# How to trade in Oil?



## Woroni (7 December 2009)

Hi folks,

Anyone know how to trade in oil? Specifically, Light Sweet Crude (i.e. US oil). I would like to hold medium terms positions of anything up to 12 months (or more). I don't like CFDs because they are short term and most providers roll over the price from month to month, and as oil is rather volatile there can be big differences. I would like to know what are the best, most efficient ways to trade oil in both directions (long and short), assuming 3 examples, i.e. I have 10k, 20k or 50k to blow.

Anyone with any ideas? Or am I priced out of my game due to lack of cash?

Thanks for the help.


----------



## wayneL (7 December 2009)

Futures:

Full size contract = 1000bbl

emiNY = 500bbl

see www.nymex.com

Or you can trade USO, an exchange traded fund based on the above contract. (trades on the US stock market)

Pick your poison.


----------



## ducati916 (7 December 2009)

Or Options: http://finance.yahoo.com/q/op?s=USO

jog on
duc


----------



## jayhfd (23 June 2010)

I'm also keen to trade oil, and have around the $5-10k mark (I've yet to decide exactly how to divvy up my portfolio).

I noticed IB has the following requirement: 
"Prior execution of 100 or more trades (any product)"

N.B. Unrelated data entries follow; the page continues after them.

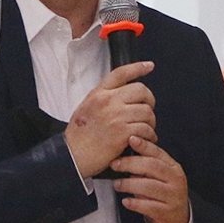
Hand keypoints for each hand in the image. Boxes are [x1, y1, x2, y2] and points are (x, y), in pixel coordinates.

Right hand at [65, 60, 155, 179]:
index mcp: (98, 94)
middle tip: (146, 112)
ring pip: (147, 111)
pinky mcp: (123, 133)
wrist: (73, 156)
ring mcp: (116, 116)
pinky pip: (146, 129)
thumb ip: (102, 98)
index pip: (121, 74)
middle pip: (141, 90)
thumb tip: (121, 94)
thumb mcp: (86, 107)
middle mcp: (108, 102)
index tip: (149, 66)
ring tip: (144, 129)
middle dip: (149, 101)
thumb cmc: (79, 136)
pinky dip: (149, 136)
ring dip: (150, 122)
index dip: (138, 68)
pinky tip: (143, 140)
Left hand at [111, 136, 189, 222]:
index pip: (158, 153)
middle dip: (131, 163)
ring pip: (149, 186)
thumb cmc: (163, 195)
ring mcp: (173, 196)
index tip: (130, 139)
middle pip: (153, 167)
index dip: (144, 145)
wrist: (178, 220)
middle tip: (115, 164)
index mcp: (173, 168)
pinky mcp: (167, 212)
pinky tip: (126, 201)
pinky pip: (149, 206)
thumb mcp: (159, 177)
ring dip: (129, 184)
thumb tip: (125, 154)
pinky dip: (135, 203)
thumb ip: (146, 166)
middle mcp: (176, 180)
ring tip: (117, 184)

That immediately rules me out. Are most brokers that give me access to international markets and commodities, futures, ETFs going to be similar?

I'd also like to know what people would suggest if I'm putting 5-10k into oil. I just want a buy and hold strategy for long term oil so I can profit from what I feel will be an eventual oil price sky rocket.

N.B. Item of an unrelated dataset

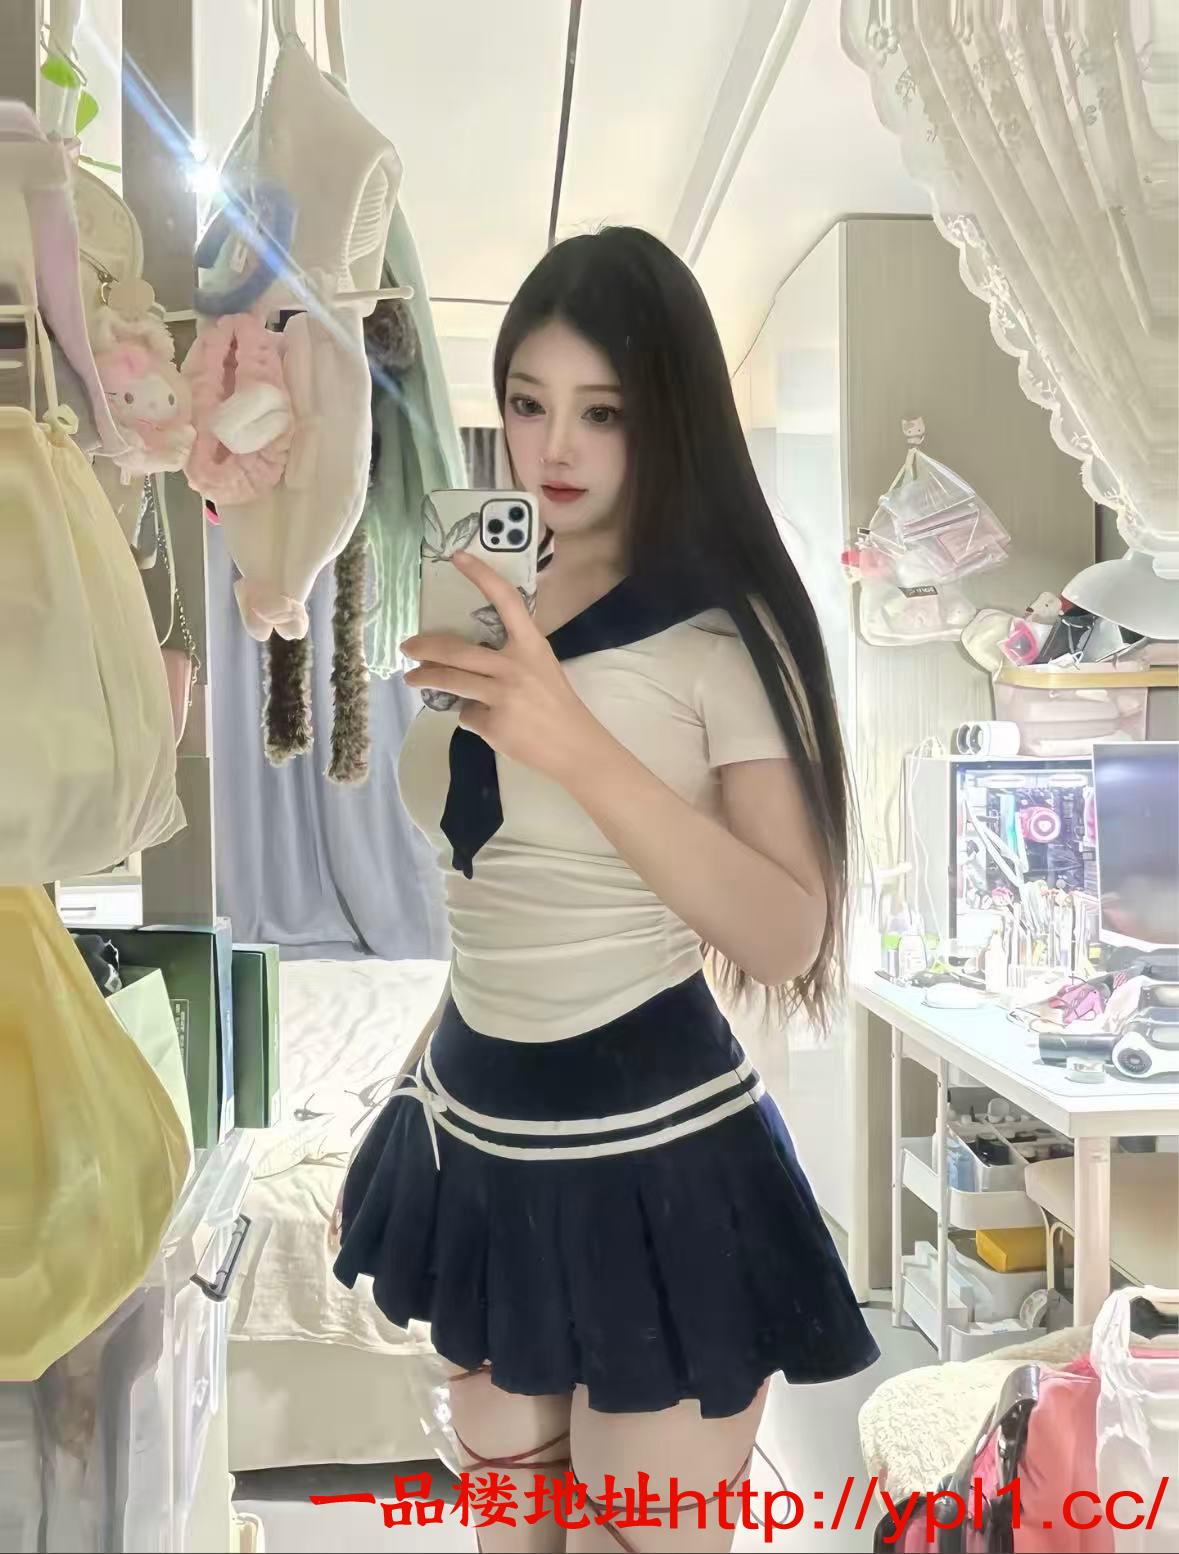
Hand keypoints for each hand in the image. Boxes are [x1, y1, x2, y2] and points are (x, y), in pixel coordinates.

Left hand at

Futures or e-minis are probably going into the too hard basket, since I can't commit enough time to watching it, rolling over contracts, stressing over it, also its too highly leveraged for 5-10k... etc.

Stocks - I read that coal mirrors the oil/energy market prices, and so maybe companies like BHP could be ok for buy/hold. Oil prices go through the roof = energy stock prices do the same? Am I in the ball park here?

ETFs/ETCs - Not even sure if I can trade these, and I've only just begun learning about them. ASX doesn't seem to have anything so I guess I have to open an account that has USA access to get to the USO ETF for example.

Since I can't get with IB, who would be your choice for a good broker that has access to the US and doesn't have crazy high requirements?

Cheers!
Jay


----------



## sinner (23 June 2010)

jayhfd said:


> I'm also keen to trade oil, and have around the $5-10k mark (I've yet to decide exactly how to divvy up my portfolio).
> 
> I noticed IB has the following requirement:
> "Prior execution of 100 or more trades (any product)"
> ...




You can start a futures account with MB Trading with 400USD I believe. The account allows you to trade futures, equities and options on CME, ICE, NYMEX, COMEX as well as the major equity exchanges. That will give you access to CL, QM, USO and similar. They provide full L2 access.


----------